During much of this, I couldn’t help thinking, what have I done to my well-tended career? I’d given up working for some of the best programs anywhere to throw my lot in with this messy puppy of a TV station. What was I thinking?   

But by the year 2000 (Y2K was a big story for the channel), which arrived just four months after our launch, people were talking about us. By the following September, we were in a new studio, at the time, the most modern in the country. We had survived the investors’ cut off date.  

When 9/11 hit a year later, people were truly aware of us. That terrible day, we were getting emails from eyewitnesses in New York. We were hooking up with people all over the world to help viewers come to terms with the shock.  This was not only a human tragedy, but it had been directed at the centre of the financial world. Covering the business impact of a mass murder was a tricky line to walk, but we did it with taste and respect.   

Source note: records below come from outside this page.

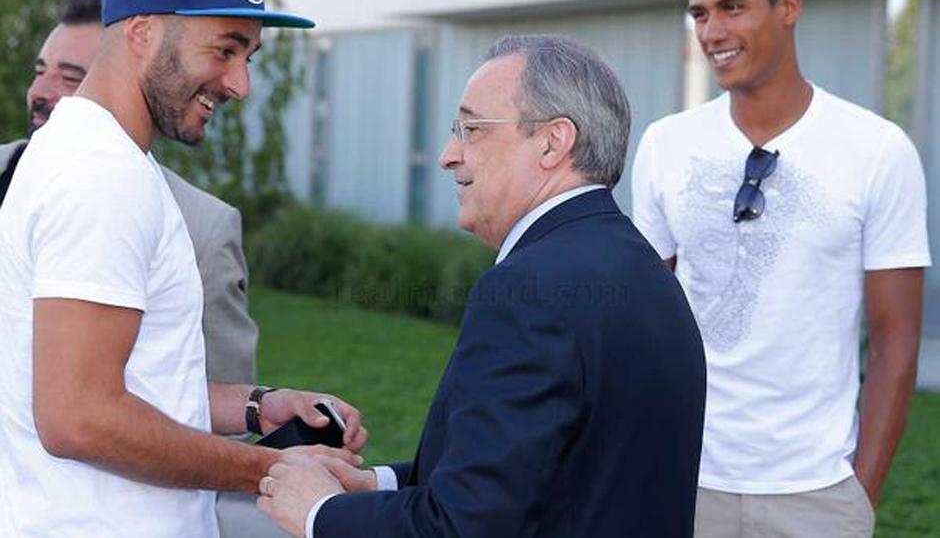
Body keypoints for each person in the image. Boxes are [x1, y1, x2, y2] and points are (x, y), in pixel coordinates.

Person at [256, 34, 707, 538]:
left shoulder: (527, 292)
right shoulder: (646, 273)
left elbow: (463, 526)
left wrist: (320, 513)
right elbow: (539, 474)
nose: (449, 155)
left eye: (471, 129)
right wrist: (375, 483)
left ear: (553, 142)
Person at [0, 0, 366, 538]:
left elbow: (117, 380)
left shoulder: (89, 156)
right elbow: (78, 417)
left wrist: (257, 405)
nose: (239, 84)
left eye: (247, 57)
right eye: (225, 50)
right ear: (142, 32)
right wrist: (271, 468)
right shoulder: (102, 177)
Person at [631, 0, 931, 538]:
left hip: (817, 493)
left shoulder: (876, 150)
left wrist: (860, 494)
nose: (712, 31)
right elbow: (643, 321)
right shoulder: (666, 145)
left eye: (732, 8)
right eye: (700, 13)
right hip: (684, 479)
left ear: (788, 7)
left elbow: (896, 337)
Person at [1, 0, 258, 386]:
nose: (40, 92)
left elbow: (198, 404)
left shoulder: (203, 230)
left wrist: (256, 414)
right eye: (40, 72)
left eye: (70, 77)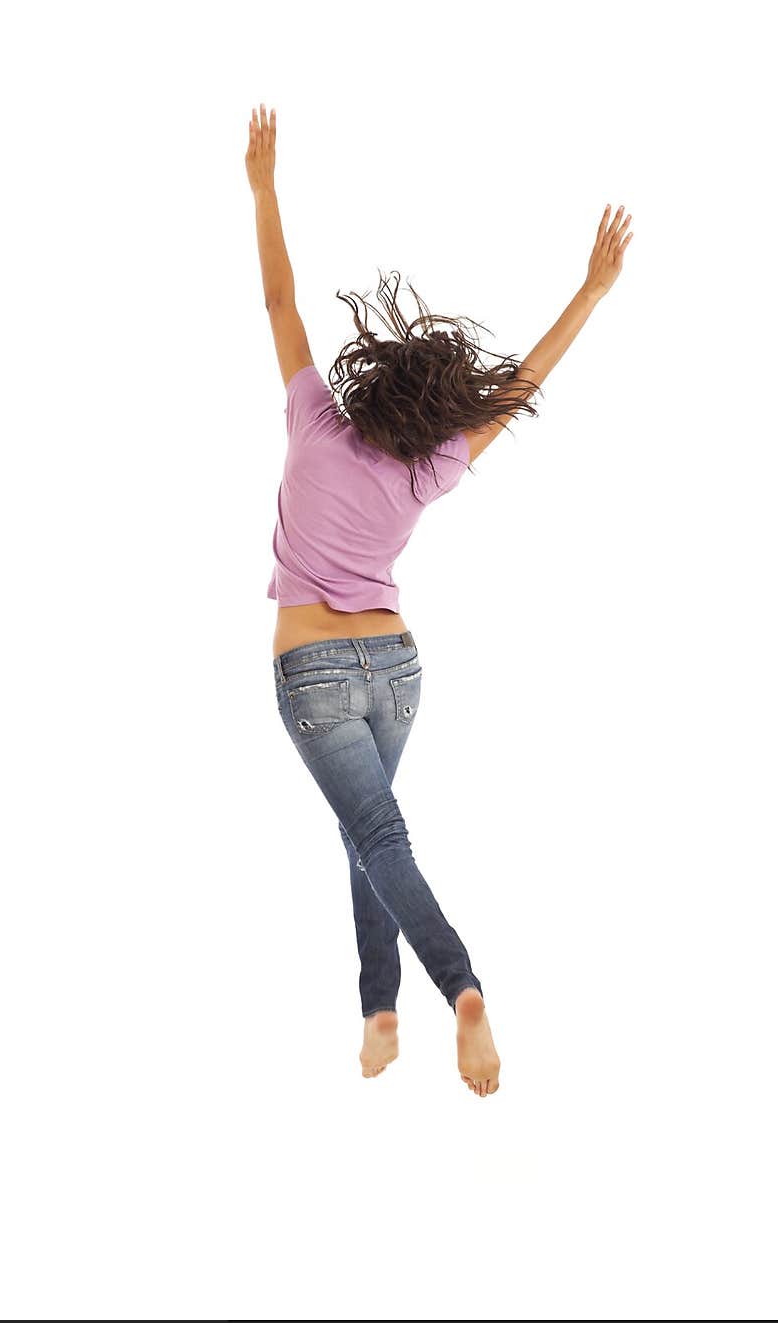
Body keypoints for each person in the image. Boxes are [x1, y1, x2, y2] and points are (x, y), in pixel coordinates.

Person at [246, 103, 633, 1097]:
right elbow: (518, 386)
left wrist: (262, 187)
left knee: (376, 835)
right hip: (397, 669)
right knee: (364, 832)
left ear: (369, 378)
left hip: (317, 671)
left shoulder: (311, 416)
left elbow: (281, 295)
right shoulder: (430, 468)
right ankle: (380, 1009)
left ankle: (458, 988)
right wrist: (590, 289)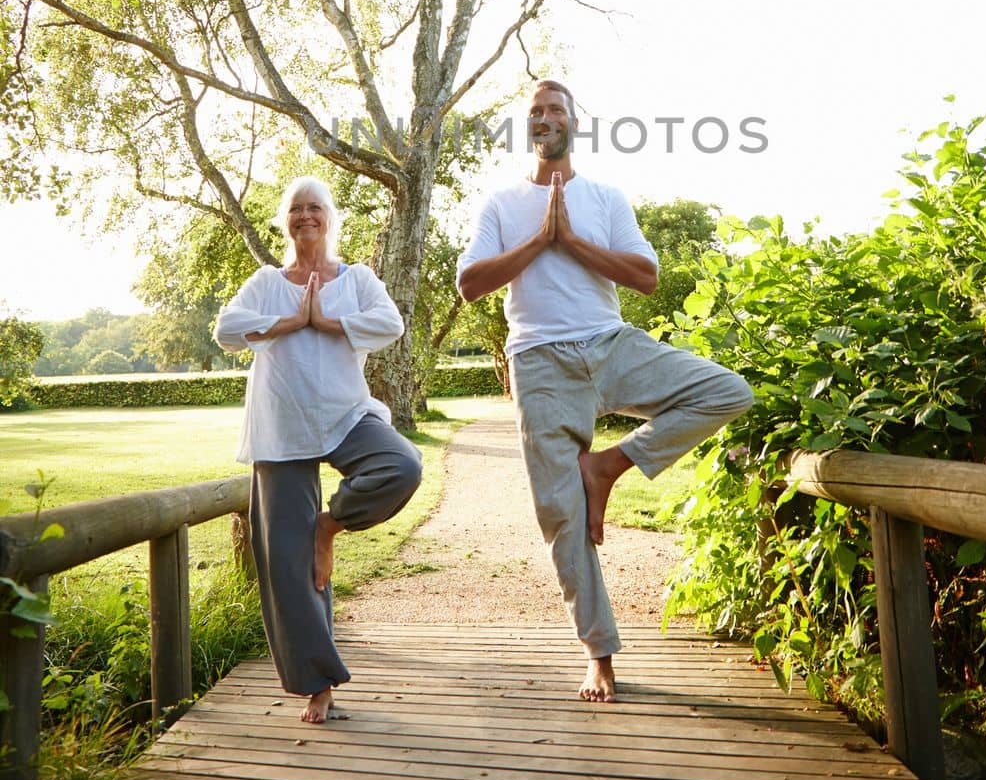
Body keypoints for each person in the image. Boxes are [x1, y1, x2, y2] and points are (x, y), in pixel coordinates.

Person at [456, 80, 754, 703]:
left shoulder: (607, 198)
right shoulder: (501, 204)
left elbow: (646, 277)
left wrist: (573, 242)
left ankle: (608, 468)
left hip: (611, 345)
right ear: (528, 127)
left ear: (574, 124)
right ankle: (600, 654)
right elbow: (470, 285)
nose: (543, 117)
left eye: (555, 108)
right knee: (561, 518)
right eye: (534, 111)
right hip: (539, 362)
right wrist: (540, 240)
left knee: (727, 392)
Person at [215, 176, 422, 724]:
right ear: (285, 221)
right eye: (296, 210)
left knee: (401, 465)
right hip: (281, 427)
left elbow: (390, 324)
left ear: (330, 217)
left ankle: (330, 525)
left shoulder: (356, 278)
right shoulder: (266, 281)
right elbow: (227, 329)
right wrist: (290, 322)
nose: (305, 216)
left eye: (315, 208)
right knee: (287, 563)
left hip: (346, 414)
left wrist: (326, 321)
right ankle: (318, 684)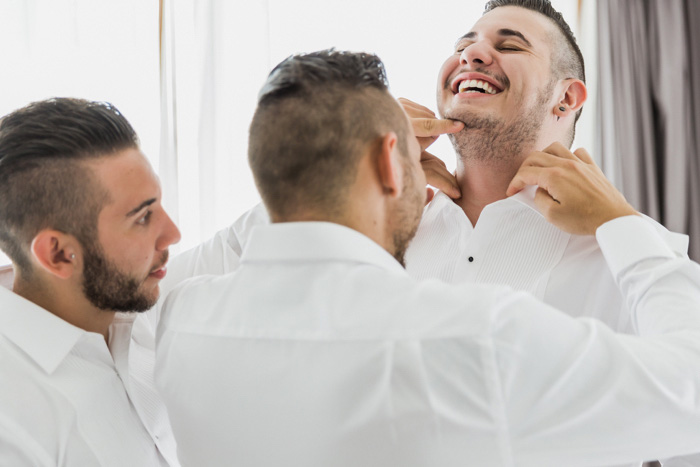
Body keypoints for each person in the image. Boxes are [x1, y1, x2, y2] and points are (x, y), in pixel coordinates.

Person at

In our first two years, between 9/11 and the tech implosion, we were coming of age. We were now getting a steady stream of  “A list” guests from across the financial and political worlds, something that has only intensified to this day.  

In the early years, though, you’d think no one wanted us. Duncan McEwan’s Cancom, later ingested by Call-Net (later acquired by Rogers), was a 20-percent shareholder in what was then called ROBTv.  The biggest shareholder, with 50 percent, was Ken Thomson.  The remaining 30 percent was held by a long gone firm called WIC, which owned independent channels around the country like CHCH in Hamilton, Ont. In a complicated exchange of assets, WIC later became part of CanWest and for a short period, Ken Thomson and Izzy Asper owned ROBTv 50-50.  We knew that couldn’t last.  The channel was soon folded into the CTV family, the bulk of which was bought by Bell Canada, then later bought back by the Thomsons, and other new shareholders Ontario Teachers Pension Plan and Torstar.                                                                                     

A few years ago, the owners decided the channel needed better branding and changed the name from ROBTv to BNN, short for Business News Network. Americans had called it "Rob TV," as in rob ‘em blind, which wasn’t so outlandish given the Enrons, Worldcoms and Hollingers. At times, during that string of white-collar cases, we jokingly referred to it as "Report on Crime Television."     

Now, 10 years on, BNN has become something of an institution, a go-to source for financial news and conversation about business and economics. When the financial crisis hit full force last fall, viewership spiked some 300 percent from a base that had been building for several years. Jack Fleischmann is still the boss and he screams a lot less than in the beginning.

To their credit, Ken Thomson and The Globe and Mail saw the potential for a business television network in Canada.  They hired the right guy in Duncan McEwan, who knew television, to write the application. And we went on to do what Roger Parkinson told us to do. We made it great.